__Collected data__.
* * * * * * * * *

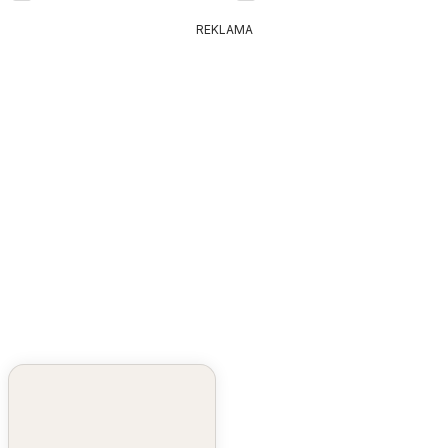
REKLAMA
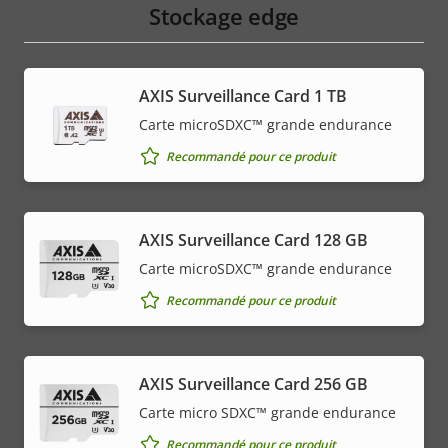
Stockage edge
AXIS Surveillance Card 1 TB
Carte microSDXC™ grande endurance
Recommandé pour ce produit
AXIS Surveillance Card 128 GB
Carte microSDXC™ grande endurance
Recommandé pour ce produit
AXIS Surveillance Card 256 GB
Carte micro SDXC™ grande endurance
Recommandé pour ce produit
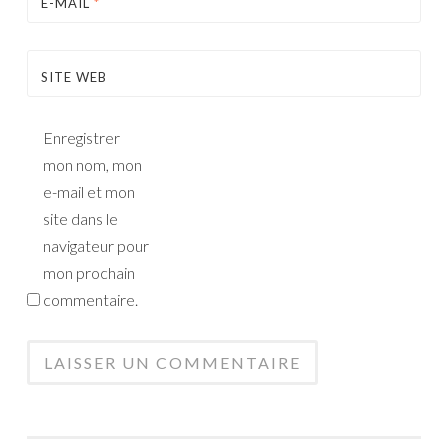
E-MAIL
*
SITE WEB
Enregistrer
mon nom, mon
e-mail et mon
site dans le
navigateur pour
mon prochain
commentaire.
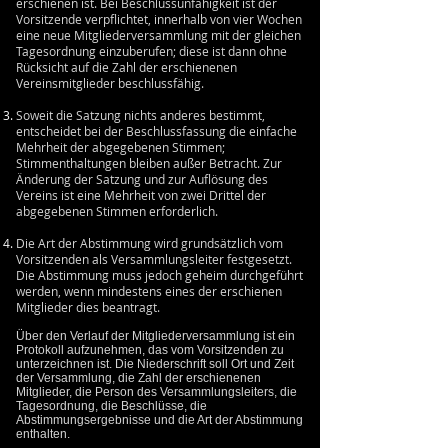
erschienen ist. Bei Beschlussunfähigkeit ist der
Vorsitzende verpflichtet, innerhalb von vier Wochen
eine neue Mitgliederversammlung mit der gleichen
Tagesordnung einzuberufen; diese ist dann ohne
Rücksicht auf die Zahl der erschienenen
Vereinsmitglieder beschlussfähig.
Soweit die Satzung nichts anderes bestimmt,
entscheidet bei der Beschlussfassung die einfache
Mehrheit der abgegebenen Stimmen;
Stimmenthaltungen bleiben außer Betracht. Zur
Änderung der Satzung und zur Auflösung des
Vereins ist eine Mehrheit von zwei Drittel der
abgegebenen Stimmen erforderlich.
Die Art der Abstimmung wird grundsätzlich vom
Vorsitzenden als Versammlungsleiter festgesetzt.
Die Abstimmung muss jedoch geheim durchgeführt
werden, wenn mindestens eines der erschienen
Mitglieder dies beantragt.
Über den Verlauf der Mitgliederversammlung ist ein
Protokoll aufzunehmen, das vom Vorsitzenden zu
unterzeichnen ist. Die Niederschrift soll Ort und Zeit
der Versammlung, die Zahl der erschienenen
Mitglieder, die Person des Versammlungsleiters, die
Tagesordnung, die Beschlüsse, die
Abstimmungsergebnisse und die Art der Abstimmung
enthalten.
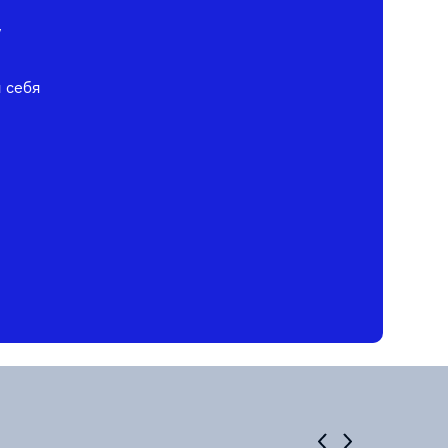
у
я себя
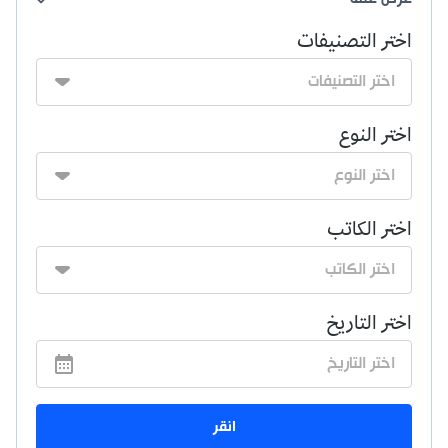
اختر التصنيفات
اختر النوع
اختر الكاتب
اختر التاريخ
انقر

* * * * * * * * *

__YOUR GOAL__.
Transcribe all records verbatim and omit each image.

__REPLY TO THE EXERCISE__.
REKLAMA
Stockage edge
AXIS Surveillance Card 1 TB
Carte microSDXC™ grande endurance
Recommandé pour ce produit
AXIS Surveillance Card 128 GB
Carte microSDXC™ grande endurance
Recommandé pour ce produit
AXIS Surveillance Card 256 GB
Carte micro SDXC™ grande endurance
Recommandé pour ce produit
E-MAIL
*
SITE WEB
Enregistrer
mon nom, mon
e-mail et mon
site dans le
navigateur pour
mon prochain
commentaire.
erschienen ist. Bei Beschlussunfähigkeit ist der
Vorsitzende verpflichtet, innerhalb von vier Wochen
eine neue Mitgliederversammlung mit der gleichen
Tagesordnung einzuberufen; diese ist dann ohne
Rücksicht auf die Zahl der erschienenen
Vereinsmitglieder beschlussfähig.
Soweit die Satzung nichts anderes bestimmt,
entscheidet bei der Beschlussfassung die einfache
Mehrheit der abgegebenen Stimmen;
Stimmenthaltungen bleiben außer Betracht. Zur
Änderung der Satzung und zur Auflösung des
Vereins ist eine Mehrheit von zwei Drittel der
abgegebenen Stimmen erforderlich.
Die Art der Abstimmung wird grundsätzlich vom
Vorsitzenden als Versammlungsleiter festgesetzt.
Die Abstimmung muss jedoch geheim durchgeführt
werden, wenn mindestens eines der erschienen
Mitglieder dies beantragt.
Über den Verlauf der Mitgliederversammlung ist ein
Protokoll aufzunehmen, das vom Vorsitzenden zu
unterzeichnen ist. Die Niederschrift soll Ort und Zeit
der Versammlung, die Zahl der erschienenen
Mitglieder, die Person des Versammlungsleiters, die
Tagesordnung, die Beschlüsse, die
Abstimmungsergebnisse und die Art der Abstimmung
enthalten.
у
я себя
اختر التصنيفات
اختر النوع
اختر الكاتب
اختر التاريخ
انقر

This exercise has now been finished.